**WHAT IS BEING ASKED**
Skipping the images, transcribe each record below as it is.

**Excerpts from a dataset**
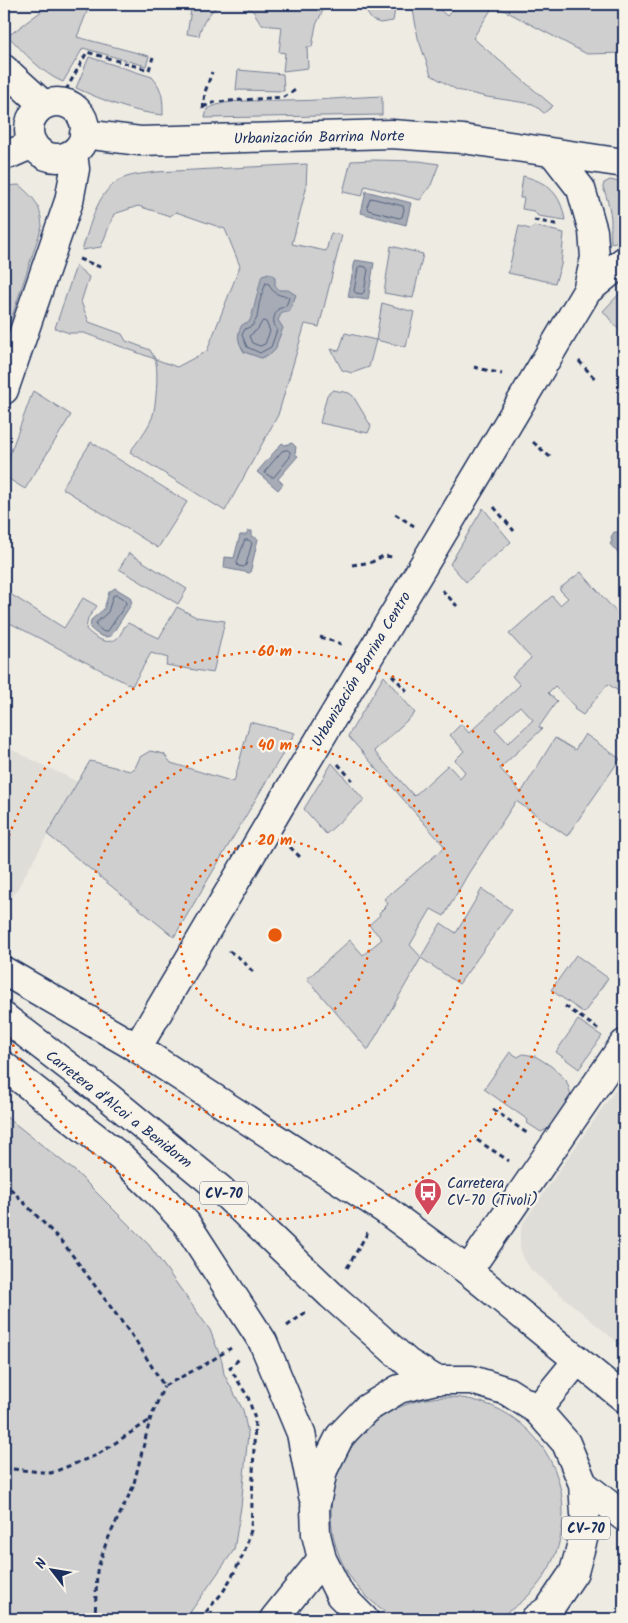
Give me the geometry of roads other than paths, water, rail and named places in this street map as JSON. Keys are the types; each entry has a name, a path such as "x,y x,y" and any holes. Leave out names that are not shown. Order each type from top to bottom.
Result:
{"street":[{"path":"4,68 36,98 50,104 74,108 84,122 78,144 69,200 4,390"},
{"path":"50,104 30,121 29,138 39,153 56,159 78,144"},
{"name":"Urbanización Barrina Norte","path":"78,144 390,134 463,139 554,153"},
{"path":"4,154 10,154 33,144"},
{"path":"554,153 624,163"},
{"name":"Urbanización Barrina Centro","path":"137,1048 419,571 587,292 595,258 593,231 581,189 554,153"},
{"name":"Urbanización Barrina Centro","path":"587,292 624,261"},
{"path":"4,971 137,1048 384,1209 468,1271 624,1398"},
{"name":"Carretera d'Alcoi a Benidorm","path":"4,1017 107,1096 220,1189 338,1301 408,1363 436,1380"},
{"path":"468,1271 623,1046"},
{"name":"CV-70","path":"4,1066 122,1158 155,1190 186,1223 264,1342 301,1433 315,1508 316,1534 322,1559 340,1595 364,1619"},
{"path":"537,1410 577,1361"},
{"name":"CV-70","path":"315,1508 323,1470 340,1436 366,1409 399,1389 436,1380 472,1380 507,1390 537,1410 566,1443 583,1484 586,1528 574,1572 549,1609 535,1619"},
{"name":"CV-70","path":"583,1484 624,1517"},
{"path":"274,1619 322,1559"}],"water":[{"path":"366,191 411,203 406,225 361,213"},
{"path":"355,260 374,263 368,300 348,297"},
{"path":"269,273 275,277 275,285 279,290 288,290 296,295 289,312 282,312 278,320 283,328 276,349 271,354 261,358 244,352 238,335 242,325 250,319 262,275"},
{"path":"282,443 285,445 292,443 296,447 295,454 298,456 278,479 283,484 278,490 257,472"},
{"path":"248,531 252,531 252,536 258,539 250,573 224,568 225,557 234,558 240,535 246,535"},
{"path":"614,532 621,534 624,532 624,560 610,544"},
{"path":"115,588 130,597 132,603 111,636 102,636 90,628 91,620 104,609 109,592"}],"place":[{"name":"Carretera CV-70 (Tivoli)","path":"428,1216"}]}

**SOLUTION**
Give me the geometry of roads other than paths, water, rail and named places in this street map as JSON. Keys are the types; each entry has a name, a path such as "x,y x,y" and any holes. Leave out names that are not shown. Order each type from top to bottom.
Result:
{"street":[{"path":"4,68 36,98 50,104 74,108 84,122 78,144 69,200 4,390"},
{"path":"50,104 30,121 29,138 39,153 56,159 78,144"},
{"name":"Urbanización Barrina Norte","path":"78,144 390,134 463,139 554,153"},
{"path":"4,154 10,154 33,144"},
{"path":"554,153 624,163"},
{"name":"Urbanización Barrina Centro","path":"137,1048 419,571 587,292 595,258 593,231 581,189 554,153"},
{"name":"Urbanización Barrina Centro","path":"587,292 624,261"},
{"path":"4,971 137,1048 384,1209 468,1271 624,1398"},
{"name":"Carretera d'Alcoi a Benidorm","path":"4,1017 107,1096 220,1189 338,1301 408,1363 436,1380"},
{"path":"468,1271 623,1046"},
{"name":"CV-70","path":"4,1066 122,1158 155,1190 186,1223 264,1342 301,1433 315,1508 316,1534 322,1559 340,1595 364,1619"},
{"path":"537,1410 577,1361"},
{"name":"CV-70","path":"315,1508 323,1470 340,1436 366,1409 399,1389 436,1380 472,1380 507,1390 537,1410 566,1443 583,1484 586,1528 574,1572 549,1609 535,1619"},
{"name":"CV-70","path":"583,1484 624,1517"},
{"path":"274,1619 322,1559"}],"water":[{"path":"366,191 411,203 406,225 361,213"},
{"path":"355,260 374,263 368,300 348,297"},
{"path":"269,273 275,277 275,285 279,290 288,290 296,295 289,312 282,312 278,320 283,328 276,349 271,354 261,358 244,352 238,335 242,325 250,319 262,275"},
{"path":"282,443 285,445 292,443 296,447 295,454 298,456 278,479 283,484 278,490 257,472"},
{"path":"248,531 252,531 252,536 258,539 250,573 224,568 225,557 234,558 240,535 246,535"},
{"path":"614,532 621,534 624,532 624,560 610,544"},
{"path":"115,588 130,597 132,603 111,636 102,636 90,628 91,620 104,609 109,592"}],"place":[{"name":"Carretera CV-70 (Tivoli)","path":"428,1216"}]}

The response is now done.